EXERCISE GOAL :: Write out only the lines from the start of the entries up to and including the line with "Καταλληλότητα | Απάντηση |"; please skip the pictures.

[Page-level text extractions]
========================

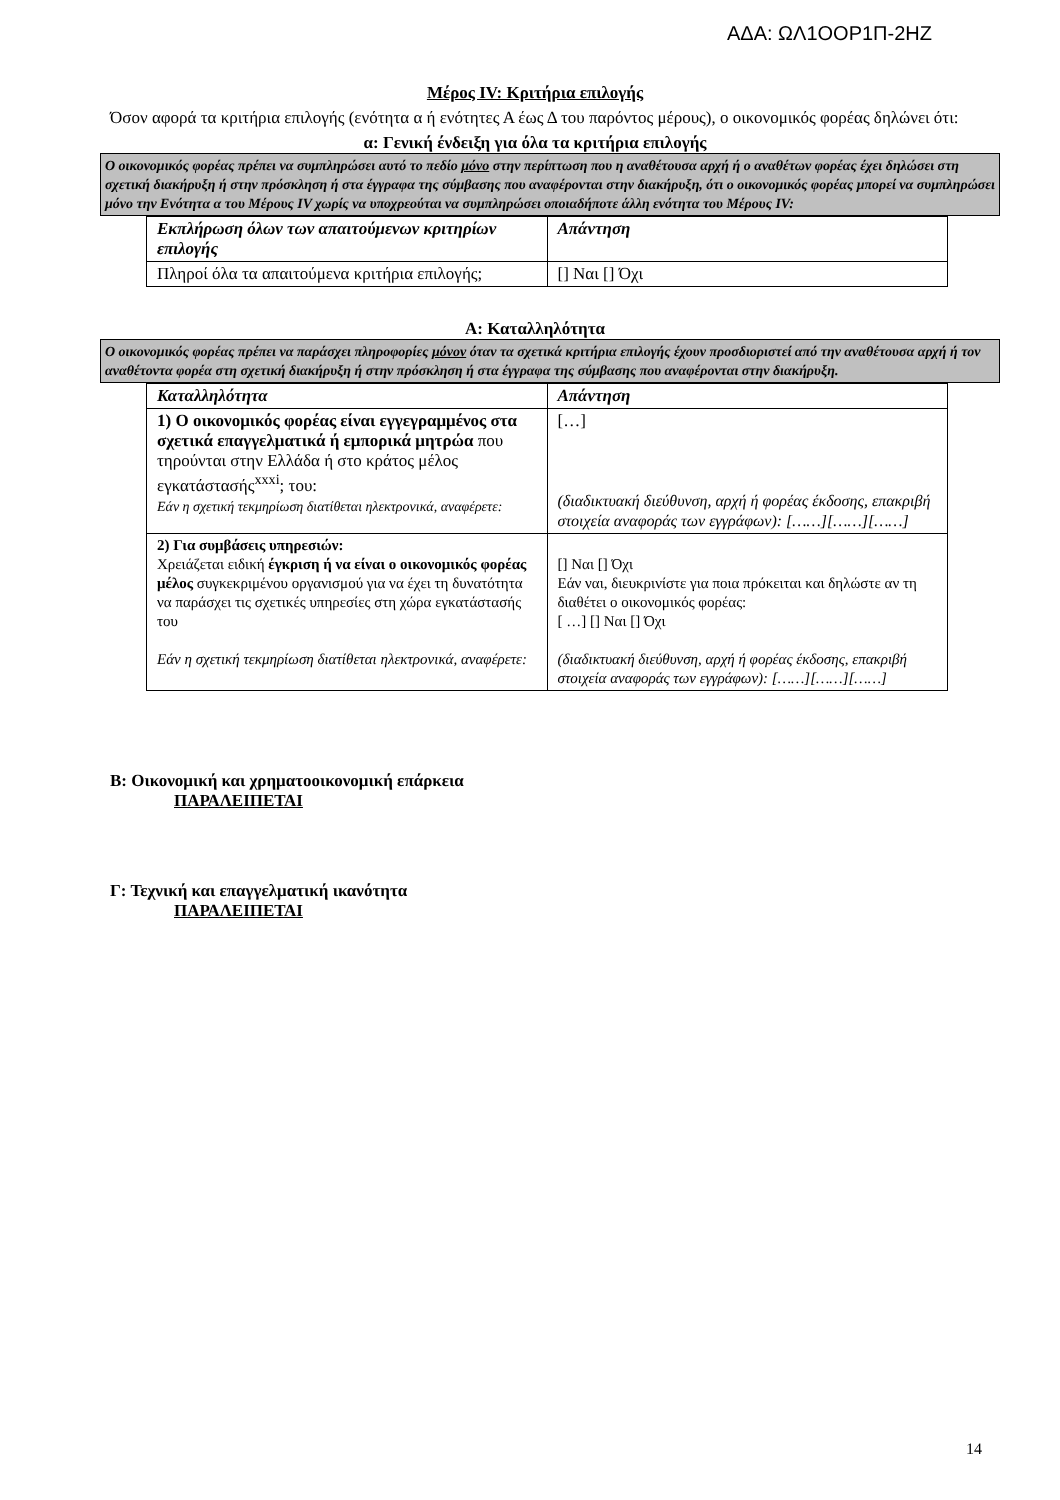ΑΔΑ: ΩΛ1ΟΟΡ1Π-2ΗΖ
Μέρος IV: Κριτήρια επιλογής
Όσον αφορά τα κριτήρια επιλογής (ενότητα α ή ενότητες Α έως Δ του παρόντος μέρους), ο οικονομικός φορέας δηλώνει ότι:
α: Γενική ένδειξη για όλα τα κριτήρια επιλογής
Ο οικονομικός φορέας πρέπει να συμπληρώσει αυτό το πεδίο μόνο στην περίπτωση που η αναθέτουσα αρχή ή ο αναθέτων φορέας έχει δηλώσει στη σχετική διακήρυξη ή στην πρόσκληση ή στα έγγραφα της σύμβασης που αναφέρονται στην διακήρυξη, ότι ο οικονομικός φορέας μπορεί να συμπληρώσει μόνο την Ενότητα α του Μέρους IV χωρίς να υποχρεούται να συμπληρώσει οποιαδήποτε άλλη ενότητα του Μέρους IV:
| Εκπλήρωση όλων των απαιτούμενων κριτηρίων επιλογής | Απάντηση |
| Πληροί όλα τα απαιτούμενα κριτήρια επιλογής; | [] Ναι [] Όχι |
Α: Καταλληλότητα
Ο οικονομικός φορέας πρέπει να παράσχει πληροφορίες μόνον όταν τα σχετικά κριτήρια επιλογής έχουν προσδιοριστεί από την αναθέτουσα αρχή ή τον αναθέτοντα φορέα στη σχετική διακήρυξη ή στην πρόσκληση ή στα έγγραφα της σύμβασης που αναφέρονται στην διακήρυξη.
| Καταλληλότητα | Απάντηση |
| 1) Ο οικονομικός φορέας είναι εγγεγραμμένος στα σχετικά επαγγελματικά ή εμπορικά μητρώα που τηρούνται στην Ελλάδα ή στο κράτος μέλος εγκατάστασής<sup>xxxi</sup>; του: Εάν η σχετική τεκμηρίωση διατίθεται ηλεκτρονικά, αναφέρετε: | […] (διαδικτυακή διεύθυνση, αρχή ή φορέας έκδοσης, επακριβή στοιχεία αναφοράς των εγγράφων): [……][……][……] |
| 2) Για συμβάσεις υπηρεσιών: Χρειάζεται ειδική έγκριση ή να είναι ο οικονομικός φορέας μέλος συγκεκριμένου οργανισμού για να έχει τη δυνατότητα να παράσχει τις σχετικές υπηρεσίες στη χώρα εγκατάστασής του Εάν η σχετική τεκμηρίωση διατίθεται ηλεκτρονικά, αναφέρετε: | [] Ναι [] Όχι Εάν ναι, διευκρινίστε για ποια πρόκειται και δηλώστε αν τη διαθέτει ο οικονομικός φορέας: [ …] [] Ναι [] Όχι (διαδικτυακή διεύθυνση, αρχή ή φορέας έκδοσης, επακριβή στοιχεία αναφοράς των εγγράφων): [……][……][……] |
Β: Οικονομική και χρηματοοικονομική επάρκεια
ΠΑΡΑΛΕΙΠΕΤΑΙ
Γ: Τεχνική και επαγγελματική ικανότητα
ΠΑΡΑΛΕΙΠΕΤΑΙ
14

========================

EXPECTED ANSWER ::
ΑΔΑ: ΩΛ1ΟΟΡ1Π-2ΗΖ
Μέρος IV: Κριτήρια επιλογής
Όσον αφορά τα κριτήρια επιλογής (ενότητα α ή ενότητες Α έως Δ του παρόντος μέρους), ο οικονομικός φορέας δηλώνει ότι:
α: Γενική ένδειξη για όλα τα κριτήρια επιλογής
Ο οικονομικός φορέας πρέπει να συμπληρώσει αυτό το πεδίο μόνο στην περίπτωση που η αναθέτουσα αρχή ή ο αναθέτων φορέας έχει δηλώσει στη σχετική διακήρυξη ή στην πρόσκληση ή στα έγγραφα της σύμβασης που αναφέρονται στην διακήρυξη, ότι ο οικονομικός φορέας μπορεί να συμπληρώσει μόνο την Ενότητα α του Μέρους IV χωρίς να υποχρεούται να συμπληρώσει οποιαδήποτε άλλη ενότητα του Μέρους IV:
| Εκπλήρωση όλων των απαιτούμενων κριτηρίων επιλογής | Απάντηση |
| Πληροί όλα τα απαιτούμενα κριτήρια επιλογής; | [] Ναι [] Όχι |
Α: Καταλληλότητα
Ο οικονομικός φορέας πρέπει να παράσχει πληροφορίες μόνον όταν τα σχετικά κριτήρια επιλογής έχουν προσδιοριστεί από την αναθέτουσα αρχή ή τον αναθέτοντα φορέα στη σχετική διακήρυξη ή στην πρόσκληση ή στα έγγραφα της σύμβασης που αναφέρονται στην διακήρυξη.
| Καταλληλότητα | Απάντηση |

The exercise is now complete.